» **Saved data entries**
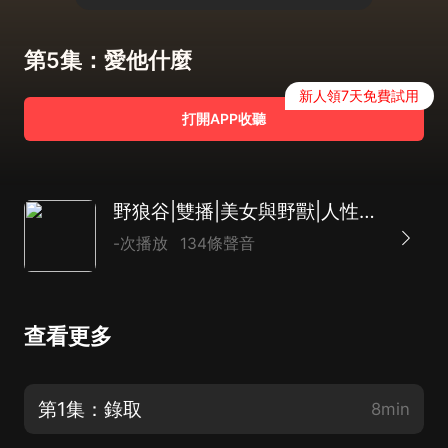
第5集：愛他什麼
新人領7天免費試用
打開APP收聽
野狼谷|雙播|美女與野獸|人性與獸性|夢想與努力
-次播放
134條聲音
查看更多
第1集：錄取
8min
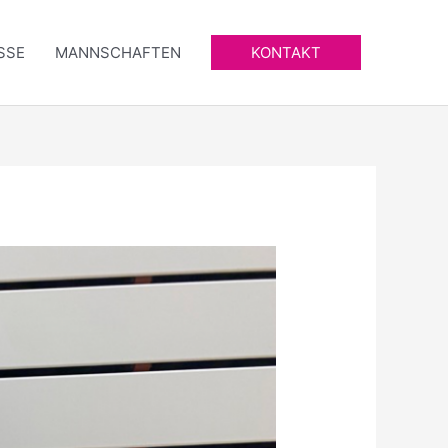
SSE
MANNSCHAFTEN
KONTAKT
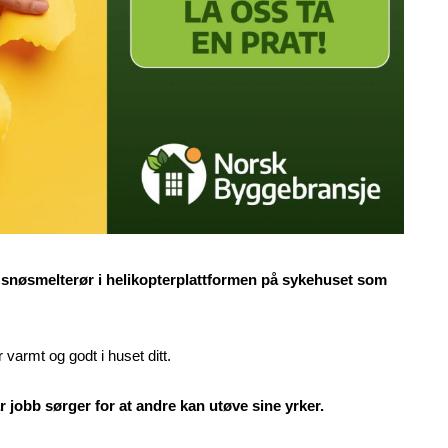
 snøsmelterør i helikopterplattformen på sykehuset som
 varmt og godt i huset ditt.
r jobb sørger for at andre kan utøve sine yrker.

» **TASK REQUIREMENTS**
Will you restate every entry word for word and omit the images?

» **SOLUTION TO THE PROBLEM**
第5集：愛他什麼
新人領7天免費試用
打開APP收聽
野狼谷|雙播|美女與野獸|人性與獸性|夢想與努力
-次播放
134條聲音
查看更多
第1集：錄取
8min
SSE
MANNSCHAFTEN
KONTAKT
 snøsmelterør i helikopterplattformen på sykehuset som
 varmt og godt i huset ditt.
r jobb sørger for at andre kan utøve sine yrker.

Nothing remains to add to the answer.